Schooling Doesn't Always Equal Success
It’s not often that I get to challenge one’s views on traditional education face-to-face but I always enjoy the opportunity when it presides itself.
Today I had a conversation with a friend of my roommate’s. We hadn’t met before and we introduced ourselves. He asked me if I was in college, and I told him I was actually working at a startup as a marketing and social media manager.
To which he, with prevalent hesitancy and caution, told me that in his experience and knowledge in the workforce people who have degrees go on to have much more successful careers and have many more open doors than those of their non-degree-holding counterparts.
I replied, “I disagree, in my conversations with CEO’s, hiring managers, and other business leaders they have all stated that they have become disappointed with the selection of hires with a degree as many of them aren’t creating value to their level of expectation”.
He countered, backing up his argument by stating that in the hiring process if a person applies for a job without a degree, competing with many other candidates who do have degrees, their application wont even get a second look.
Again, I respectfully disagreed. I went on to explain that of course, if two applicants apply both with regular resumes and cover letters, one with a degree and one without, then naturally they will pick the degree-holder.
But, if the non-degree holder were to apply with a value-proposition, a tangible, applicable piece of work that creates value for the company before they even hire the non-degree holding applicant, better believe that individual is much more appealing. Or even if they can provide real-life examples where they have created significant value. That’s the applicant who is more likely to receive the job.
He said that perhaps exceptions like that happen occasionally but it isn’t the rule.
This time he laughed a bit when I said “I disagree.”
I provided examples of colleagues of mine who are not far in age from me, many of which also opted out of college and now hold jobs initially reserved for degree-holders.
One of them had been a model, who, feeling unfulfilled, began to pursue coding. She approached an employer when she saw a job opening. Knowing she had no experience in the field, she offered her services for free for a period of time, and if by the end of this trial they were unsatisfied with her work they can let her go. But if she did meet the expectations they would keep her on with full pay. They agreed.
She worked inside and outside of work to learn the job. By the end, she had far exceeded their expectations. She proved she was an asset that they didn’t dare to lose.
My debater seemed to switch his area of focus when he realized he wasn’t going to win the “employment value” of college. He argued that college gives people the opportunity to discover who they truly are.
Yep, you guessed it. I disagreed.
The move from home is beneficial but the environment that college creates is, in essence, an extension of high school. You have a school schedule that tells you where to be and when, expectations are set for you, cliques still exist.
Him: But college gives you the opportunity to explore what field you may be interested in and you can switch and change your mind. It might take you a few tries but you find it.
Me: For an extremely high fee.

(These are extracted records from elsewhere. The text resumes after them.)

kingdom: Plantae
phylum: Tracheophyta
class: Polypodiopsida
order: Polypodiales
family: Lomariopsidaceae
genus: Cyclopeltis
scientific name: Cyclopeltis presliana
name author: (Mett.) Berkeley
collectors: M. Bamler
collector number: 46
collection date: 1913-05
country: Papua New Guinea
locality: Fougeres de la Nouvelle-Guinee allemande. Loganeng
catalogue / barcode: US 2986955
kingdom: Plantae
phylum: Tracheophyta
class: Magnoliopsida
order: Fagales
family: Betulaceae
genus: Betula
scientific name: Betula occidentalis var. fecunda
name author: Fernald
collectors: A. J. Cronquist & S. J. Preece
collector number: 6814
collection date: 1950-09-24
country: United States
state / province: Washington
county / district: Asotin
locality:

Why pay for the experience of “finding yourself” when you can do that by holding down a job, switching careers as necessary, and making money instead of digging yourself into a pit of debt hoping you find that life calling?
Him: See the problem is that people aren’t able to explore who they are at a younger age and become well-rounded people.
Me: Exactly. Interestingly enough that’s what my place of employment focuses on. Students set their own goals, they figure out how to be self-directed in their learning and productivity and they get to explore new things that can turn into a passion. We also implement to Socratic method for students to think about big ideas, question why they think the way they do and use logic in their approach. So we can at least agree that the trouble is with the system as a whole and not just college?
Him: I suppose we can find some common ground there.